Muslim girls: 5 ways to move from ‘enough’ to Asiya

Assalamu alaikum:

According to the Girl Scouts Research Institute, girls in the United States care deeply about the world around them and are willing to work for change:
•    For girls ages 11-12, 73% reported improving the world around them as their favorite activity (i.e., activities related to the environment or helping others).
•    Girls ages 11-17 participate in student government at markedly increasing levels: 5% of girls ages 11-13; 12% of girls ages 13-15; and 20% of girls ages 16-17.
•    More young women aged 15 to 25 participate in the following activities than young men: raising money for charity (27% for women vs. 22% for men); regular volunteering for non-political groups (21% vs. 16%); active group membership (22% vs. 18%); membership in political groups (17% vs. 15%); and, participating in a run/walk/ride for charity (20% vs. 15%).

Yet, despite this potential, along with the enormous strides girls and women have made worldwide, we are still living in a time where girls face tremendous challenges, ranging from body issues and bullying to infanticide, sexual violence, and all kinds of discrimination.
For example, even as India and China are becoming economic powerhouses, the centuries-old practice of female infanticide persists, and in some cases has worsened with modernization; preferential treatment for boys over girls leads to all kinds of discriminatory practices across the globe; denial of education, and in extreme cases, even food, in preference for boy children is still practiced in some parts of the world.

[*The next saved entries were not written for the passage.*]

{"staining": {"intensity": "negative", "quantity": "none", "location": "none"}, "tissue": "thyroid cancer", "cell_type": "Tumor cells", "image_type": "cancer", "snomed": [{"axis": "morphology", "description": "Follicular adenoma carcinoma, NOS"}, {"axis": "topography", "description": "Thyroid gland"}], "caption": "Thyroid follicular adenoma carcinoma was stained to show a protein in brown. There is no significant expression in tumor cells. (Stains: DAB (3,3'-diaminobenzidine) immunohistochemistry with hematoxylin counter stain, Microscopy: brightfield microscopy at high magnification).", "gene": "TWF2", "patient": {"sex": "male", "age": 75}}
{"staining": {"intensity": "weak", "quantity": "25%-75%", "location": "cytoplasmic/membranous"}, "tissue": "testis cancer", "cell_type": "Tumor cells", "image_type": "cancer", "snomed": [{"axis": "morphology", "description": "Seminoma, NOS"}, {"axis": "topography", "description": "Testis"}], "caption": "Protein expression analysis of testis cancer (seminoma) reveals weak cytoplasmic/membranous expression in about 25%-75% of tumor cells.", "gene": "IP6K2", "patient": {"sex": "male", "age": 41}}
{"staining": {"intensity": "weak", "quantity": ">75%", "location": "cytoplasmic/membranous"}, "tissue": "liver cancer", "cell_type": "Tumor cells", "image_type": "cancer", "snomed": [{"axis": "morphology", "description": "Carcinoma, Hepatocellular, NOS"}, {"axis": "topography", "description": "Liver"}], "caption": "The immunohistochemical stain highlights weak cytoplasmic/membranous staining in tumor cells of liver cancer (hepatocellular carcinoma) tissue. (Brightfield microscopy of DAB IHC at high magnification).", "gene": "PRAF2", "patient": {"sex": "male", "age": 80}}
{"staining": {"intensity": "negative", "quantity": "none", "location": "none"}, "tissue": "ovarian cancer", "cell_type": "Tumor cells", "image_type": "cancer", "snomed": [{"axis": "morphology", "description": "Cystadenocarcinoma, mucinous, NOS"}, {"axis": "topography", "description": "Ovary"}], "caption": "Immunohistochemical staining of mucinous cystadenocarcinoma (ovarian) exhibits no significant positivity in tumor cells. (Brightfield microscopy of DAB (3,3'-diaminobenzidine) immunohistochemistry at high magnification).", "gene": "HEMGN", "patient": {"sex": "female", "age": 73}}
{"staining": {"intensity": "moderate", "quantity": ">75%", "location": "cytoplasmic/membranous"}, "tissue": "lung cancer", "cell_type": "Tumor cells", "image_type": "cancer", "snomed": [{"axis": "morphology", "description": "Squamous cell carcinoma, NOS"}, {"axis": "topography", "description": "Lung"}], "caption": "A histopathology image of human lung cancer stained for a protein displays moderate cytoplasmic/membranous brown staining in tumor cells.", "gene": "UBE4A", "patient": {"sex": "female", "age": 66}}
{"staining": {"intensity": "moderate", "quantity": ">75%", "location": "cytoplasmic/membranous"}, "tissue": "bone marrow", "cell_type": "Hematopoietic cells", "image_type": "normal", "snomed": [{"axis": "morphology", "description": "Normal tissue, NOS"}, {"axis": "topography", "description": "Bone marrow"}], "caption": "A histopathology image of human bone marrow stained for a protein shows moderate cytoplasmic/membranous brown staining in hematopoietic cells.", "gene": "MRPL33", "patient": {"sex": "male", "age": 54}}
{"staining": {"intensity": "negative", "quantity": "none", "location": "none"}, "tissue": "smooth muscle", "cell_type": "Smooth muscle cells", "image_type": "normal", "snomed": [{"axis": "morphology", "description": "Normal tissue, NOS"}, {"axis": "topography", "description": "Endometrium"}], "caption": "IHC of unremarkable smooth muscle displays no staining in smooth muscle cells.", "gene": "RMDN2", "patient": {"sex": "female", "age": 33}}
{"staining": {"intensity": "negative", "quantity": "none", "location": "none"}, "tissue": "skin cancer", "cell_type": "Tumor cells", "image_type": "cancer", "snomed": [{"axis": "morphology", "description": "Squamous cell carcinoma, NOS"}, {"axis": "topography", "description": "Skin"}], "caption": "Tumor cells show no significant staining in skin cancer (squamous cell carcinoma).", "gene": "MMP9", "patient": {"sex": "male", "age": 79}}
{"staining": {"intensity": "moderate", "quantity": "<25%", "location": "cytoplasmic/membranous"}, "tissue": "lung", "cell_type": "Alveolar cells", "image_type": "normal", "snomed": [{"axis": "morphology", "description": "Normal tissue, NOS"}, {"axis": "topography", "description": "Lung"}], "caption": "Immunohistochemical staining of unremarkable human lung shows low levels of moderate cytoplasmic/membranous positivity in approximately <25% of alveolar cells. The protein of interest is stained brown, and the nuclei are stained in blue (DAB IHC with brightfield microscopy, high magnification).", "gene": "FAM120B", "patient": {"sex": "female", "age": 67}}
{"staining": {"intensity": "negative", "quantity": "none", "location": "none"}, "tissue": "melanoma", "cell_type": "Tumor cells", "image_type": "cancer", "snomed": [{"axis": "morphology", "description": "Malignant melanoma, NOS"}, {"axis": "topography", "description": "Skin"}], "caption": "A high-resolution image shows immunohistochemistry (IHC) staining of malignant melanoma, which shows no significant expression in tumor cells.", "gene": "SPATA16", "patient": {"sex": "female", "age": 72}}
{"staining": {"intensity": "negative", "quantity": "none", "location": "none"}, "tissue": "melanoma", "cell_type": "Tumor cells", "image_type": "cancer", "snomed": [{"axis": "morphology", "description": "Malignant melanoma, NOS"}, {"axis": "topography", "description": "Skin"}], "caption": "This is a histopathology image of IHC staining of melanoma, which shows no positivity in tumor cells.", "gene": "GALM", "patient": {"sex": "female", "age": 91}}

In the last few weeks, we have heard the cries of mothers and fathers for their girls – the girls kidnapped by the terrorists of Boko Haram.
As this news fades from the headlines, the cries of these girls continue. And we cannot and must not ignore them.
As the followers of Prophet Muhammad, peace and blessings be upon him, who cherished and valued girls and women, particularly his own four daughters, we are duty-bound to ensure the success of girls at all levels. We must address the struggles at home and abroad that hold women back spiritually, academically, and in all other spheres.
Perhaps we can start with the simple change in attitude Allah calls for when a person greets the news of a baby girl with disappointment: “And when one of them is informed of [the birth of] a female, his face becomes dark, and he suppresses grief. He hides himself from the people because of the ill of which he has been informed. Should he keep it in humiliation or bury it in the ground? Unquestionably, evil is what they decide” (Quran 16:58-59).